(Data records)
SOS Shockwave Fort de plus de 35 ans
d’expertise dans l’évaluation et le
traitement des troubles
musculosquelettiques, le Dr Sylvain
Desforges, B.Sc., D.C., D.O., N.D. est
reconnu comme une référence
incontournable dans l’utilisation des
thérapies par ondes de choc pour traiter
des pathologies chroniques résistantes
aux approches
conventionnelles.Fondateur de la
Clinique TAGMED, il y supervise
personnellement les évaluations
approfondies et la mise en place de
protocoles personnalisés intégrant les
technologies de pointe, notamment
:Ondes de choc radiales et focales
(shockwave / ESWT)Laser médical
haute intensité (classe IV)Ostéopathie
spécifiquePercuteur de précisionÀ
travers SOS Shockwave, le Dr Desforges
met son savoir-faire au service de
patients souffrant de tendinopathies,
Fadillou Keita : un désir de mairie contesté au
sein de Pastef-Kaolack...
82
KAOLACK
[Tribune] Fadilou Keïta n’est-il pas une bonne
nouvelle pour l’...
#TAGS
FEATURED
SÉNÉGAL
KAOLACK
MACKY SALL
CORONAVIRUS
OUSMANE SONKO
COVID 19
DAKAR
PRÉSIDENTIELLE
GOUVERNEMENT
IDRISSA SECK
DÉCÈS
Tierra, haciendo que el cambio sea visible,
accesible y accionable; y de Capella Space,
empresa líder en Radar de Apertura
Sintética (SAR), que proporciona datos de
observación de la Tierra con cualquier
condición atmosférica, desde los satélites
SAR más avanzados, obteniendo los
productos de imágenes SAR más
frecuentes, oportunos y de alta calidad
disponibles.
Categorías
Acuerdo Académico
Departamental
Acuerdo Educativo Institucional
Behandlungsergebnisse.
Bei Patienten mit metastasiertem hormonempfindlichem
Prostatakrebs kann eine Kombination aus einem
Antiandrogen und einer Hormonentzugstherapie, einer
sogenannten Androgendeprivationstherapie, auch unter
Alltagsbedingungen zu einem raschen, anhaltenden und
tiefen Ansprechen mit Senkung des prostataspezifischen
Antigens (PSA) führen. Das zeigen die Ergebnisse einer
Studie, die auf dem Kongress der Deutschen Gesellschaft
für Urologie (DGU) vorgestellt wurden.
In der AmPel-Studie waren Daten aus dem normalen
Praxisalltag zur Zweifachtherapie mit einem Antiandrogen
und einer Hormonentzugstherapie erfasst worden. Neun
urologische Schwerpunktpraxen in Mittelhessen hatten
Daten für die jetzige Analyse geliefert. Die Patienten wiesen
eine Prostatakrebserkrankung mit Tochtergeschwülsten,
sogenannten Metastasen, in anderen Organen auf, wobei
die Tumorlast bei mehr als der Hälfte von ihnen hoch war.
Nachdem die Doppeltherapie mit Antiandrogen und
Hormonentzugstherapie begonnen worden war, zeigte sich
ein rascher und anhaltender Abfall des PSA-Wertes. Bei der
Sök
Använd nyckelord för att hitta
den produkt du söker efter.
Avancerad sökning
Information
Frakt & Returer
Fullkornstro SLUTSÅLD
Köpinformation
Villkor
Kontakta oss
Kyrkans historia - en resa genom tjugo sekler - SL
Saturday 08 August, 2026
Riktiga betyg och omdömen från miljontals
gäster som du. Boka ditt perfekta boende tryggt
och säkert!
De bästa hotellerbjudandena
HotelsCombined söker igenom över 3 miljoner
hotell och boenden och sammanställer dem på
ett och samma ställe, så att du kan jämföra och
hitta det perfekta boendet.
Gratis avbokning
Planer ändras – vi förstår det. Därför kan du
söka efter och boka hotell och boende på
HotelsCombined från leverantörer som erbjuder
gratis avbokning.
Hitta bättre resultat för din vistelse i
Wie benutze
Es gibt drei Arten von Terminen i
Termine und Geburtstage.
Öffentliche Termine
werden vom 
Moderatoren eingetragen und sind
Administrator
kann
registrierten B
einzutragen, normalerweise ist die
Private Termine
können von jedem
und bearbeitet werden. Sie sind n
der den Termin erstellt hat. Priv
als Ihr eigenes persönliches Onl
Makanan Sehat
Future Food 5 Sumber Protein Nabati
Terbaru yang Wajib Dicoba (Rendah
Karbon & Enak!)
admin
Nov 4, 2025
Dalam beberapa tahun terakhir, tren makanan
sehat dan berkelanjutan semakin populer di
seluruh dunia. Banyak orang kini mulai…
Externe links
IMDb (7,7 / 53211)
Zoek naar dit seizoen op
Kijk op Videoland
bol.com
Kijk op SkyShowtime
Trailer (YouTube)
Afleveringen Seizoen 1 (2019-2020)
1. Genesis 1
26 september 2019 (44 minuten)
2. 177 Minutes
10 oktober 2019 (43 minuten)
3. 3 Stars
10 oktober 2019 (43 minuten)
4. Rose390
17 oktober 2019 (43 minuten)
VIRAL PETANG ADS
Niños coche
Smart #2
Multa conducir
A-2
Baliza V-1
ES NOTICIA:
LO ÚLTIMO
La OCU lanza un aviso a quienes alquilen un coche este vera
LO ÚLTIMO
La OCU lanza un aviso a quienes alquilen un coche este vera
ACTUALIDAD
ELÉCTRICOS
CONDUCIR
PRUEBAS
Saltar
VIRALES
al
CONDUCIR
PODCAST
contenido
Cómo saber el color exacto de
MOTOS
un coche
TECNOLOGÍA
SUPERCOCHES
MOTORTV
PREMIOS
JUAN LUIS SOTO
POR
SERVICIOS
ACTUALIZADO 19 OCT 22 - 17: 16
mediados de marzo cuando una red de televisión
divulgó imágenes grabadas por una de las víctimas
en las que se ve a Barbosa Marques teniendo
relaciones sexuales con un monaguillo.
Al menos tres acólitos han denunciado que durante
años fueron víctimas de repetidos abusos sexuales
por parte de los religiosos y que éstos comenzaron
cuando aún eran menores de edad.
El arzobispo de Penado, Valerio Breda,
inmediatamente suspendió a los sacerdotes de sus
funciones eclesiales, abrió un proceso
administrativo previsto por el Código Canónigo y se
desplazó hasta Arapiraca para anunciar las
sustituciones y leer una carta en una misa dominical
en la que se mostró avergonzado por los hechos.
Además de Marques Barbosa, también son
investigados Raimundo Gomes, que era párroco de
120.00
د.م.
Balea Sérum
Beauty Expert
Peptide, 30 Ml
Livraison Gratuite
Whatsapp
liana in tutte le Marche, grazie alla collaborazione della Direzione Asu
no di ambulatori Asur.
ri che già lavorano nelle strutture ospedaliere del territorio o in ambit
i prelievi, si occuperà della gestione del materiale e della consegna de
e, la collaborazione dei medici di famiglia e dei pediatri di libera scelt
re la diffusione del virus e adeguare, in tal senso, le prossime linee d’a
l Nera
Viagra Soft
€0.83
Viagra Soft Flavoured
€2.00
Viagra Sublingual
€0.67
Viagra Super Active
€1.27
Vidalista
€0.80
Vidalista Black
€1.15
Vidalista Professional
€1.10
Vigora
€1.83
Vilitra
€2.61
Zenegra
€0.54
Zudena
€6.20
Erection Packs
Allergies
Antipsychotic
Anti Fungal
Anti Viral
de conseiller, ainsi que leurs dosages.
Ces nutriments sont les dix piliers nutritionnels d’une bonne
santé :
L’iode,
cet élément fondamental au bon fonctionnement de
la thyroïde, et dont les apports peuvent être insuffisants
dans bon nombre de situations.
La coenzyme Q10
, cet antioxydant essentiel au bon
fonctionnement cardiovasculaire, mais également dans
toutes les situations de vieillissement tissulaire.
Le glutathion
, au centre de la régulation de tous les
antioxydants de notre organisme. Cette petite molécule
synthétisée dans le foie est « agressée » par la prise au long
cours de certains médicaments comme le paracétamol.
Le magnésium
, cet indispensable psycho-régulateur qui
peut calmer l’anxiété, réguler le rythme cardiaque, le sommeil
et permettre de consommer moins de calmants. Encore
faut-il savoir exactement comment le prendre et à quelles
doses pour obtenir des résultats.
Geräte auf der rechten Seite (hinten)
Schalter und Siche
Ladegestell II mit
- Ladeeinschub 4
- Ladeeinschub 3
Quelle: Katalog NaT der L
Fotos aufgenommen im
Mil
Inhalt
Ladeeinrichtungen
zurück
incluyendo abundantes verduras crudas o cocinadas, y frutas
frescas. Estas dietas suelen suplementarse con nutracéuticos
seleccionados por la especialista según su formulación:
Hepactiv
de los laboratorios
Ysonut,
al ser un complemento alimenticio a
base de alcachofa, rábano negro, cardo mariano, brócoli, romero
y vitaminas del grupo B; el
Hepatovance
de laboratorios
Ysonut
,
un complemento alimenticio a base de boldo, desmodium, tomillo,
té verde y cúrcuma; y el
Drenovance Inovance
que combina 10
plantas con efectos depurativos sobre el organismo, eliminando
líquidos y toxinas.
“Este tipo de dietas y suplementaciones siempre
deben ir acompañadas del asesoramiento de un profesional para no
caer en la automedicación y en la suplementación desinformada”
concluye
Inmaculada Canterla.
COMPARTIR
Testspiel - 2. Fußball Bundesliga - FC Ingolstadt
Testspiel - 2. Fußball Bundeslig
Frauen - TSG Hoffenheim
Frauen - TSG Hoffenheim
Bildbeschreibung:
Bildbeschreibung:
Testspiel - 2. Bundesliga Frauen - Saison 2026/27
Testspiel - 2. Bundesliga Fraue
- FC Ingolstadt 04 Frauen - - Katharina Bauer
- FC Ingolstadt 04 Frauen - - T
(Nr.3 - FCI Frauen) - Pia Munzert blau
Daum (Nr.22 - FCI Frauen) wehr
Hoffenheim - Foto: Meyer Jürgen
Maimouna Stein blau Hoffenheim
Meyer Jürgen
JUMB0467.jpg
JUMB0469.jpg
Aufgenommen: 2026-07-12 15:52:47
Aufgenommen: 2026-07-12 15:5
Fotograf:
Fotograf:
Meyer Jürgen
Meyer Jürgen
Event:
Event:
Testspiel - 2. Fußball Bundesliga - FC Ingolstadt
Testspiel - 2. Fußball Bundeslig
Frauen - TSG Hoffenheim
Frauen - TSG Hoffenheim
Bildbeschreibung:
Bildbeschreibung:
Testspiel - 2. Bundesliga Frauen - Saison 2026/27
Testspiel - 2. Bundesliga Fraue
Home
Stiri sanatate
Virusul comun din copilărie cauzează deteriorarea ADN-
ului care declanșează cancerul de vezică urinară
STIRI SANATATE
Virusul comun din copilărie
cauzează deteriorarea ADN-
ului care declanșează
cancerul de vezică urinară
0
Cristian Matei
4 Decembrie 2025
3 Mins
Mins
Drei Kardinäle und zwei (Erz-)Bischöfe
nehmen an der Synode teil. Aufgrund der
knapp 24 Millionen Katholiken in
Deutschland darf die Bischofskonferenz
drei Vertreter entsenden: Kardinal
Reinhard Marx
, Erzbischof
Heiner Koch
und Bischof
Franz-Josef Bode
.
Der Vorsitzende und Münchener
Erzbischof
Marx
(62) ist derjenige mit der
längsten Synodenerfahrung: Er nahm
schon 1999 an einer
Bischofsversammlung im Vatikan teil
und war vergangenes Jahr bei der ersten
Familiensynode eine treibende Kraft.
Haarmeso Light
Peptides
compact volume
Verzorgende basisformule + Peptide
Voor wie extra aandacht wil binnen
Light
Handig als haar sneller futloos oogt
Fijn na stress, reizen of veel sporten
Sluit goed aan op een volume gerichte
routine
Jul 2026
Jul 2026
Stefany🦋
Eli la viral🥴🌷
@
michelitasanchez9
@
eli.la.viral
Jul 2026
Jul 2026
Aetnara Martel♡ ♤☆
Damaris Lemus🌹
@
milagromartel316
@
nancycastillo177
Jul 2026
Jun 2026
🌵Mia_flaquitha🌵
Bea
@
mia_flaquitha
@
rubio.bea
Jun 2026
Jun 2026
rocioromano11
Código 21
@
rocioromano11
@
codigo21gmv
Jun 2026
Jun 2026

# To do
Of the entries above, transcribe exactly those lines that fall between the line containing "Virusul comun din copilărie cauzează" and the line containing "längsten Synodenerfahrung: Er nahm", together with those two lines.

# Response to this task
Virusul comun din copilărie cauzează deteriorarea ADN-
ului care declanșează cancerul de vezică urinară
STIRI SANATATE
Virusul comun din copilărie
cauzează deteriorarea ADN-
ului care declanșează
cancerul de vezică urinară
0
Cristian Matei
4 Decembrie 2025
3 Mins
Mins
Drei Kardinäle und zwei (Erz-)Bischöfe
nehmen an der Synode teil. Aufgrund der
knapp 24 Millionen Katholiken in
Deutschland darf die Bischofskonferenz
drei Vertreter entsenden: Kardinal
Reinhard Marx
, Erzbischof
Heiner Koch
und Bischof
Franz-Josef Bode
.
Der Vorsitzende und Münchener
Erzbischof
Marx
(62) ist derjenige mit der
längsten Synodenerfahrung: Er nahm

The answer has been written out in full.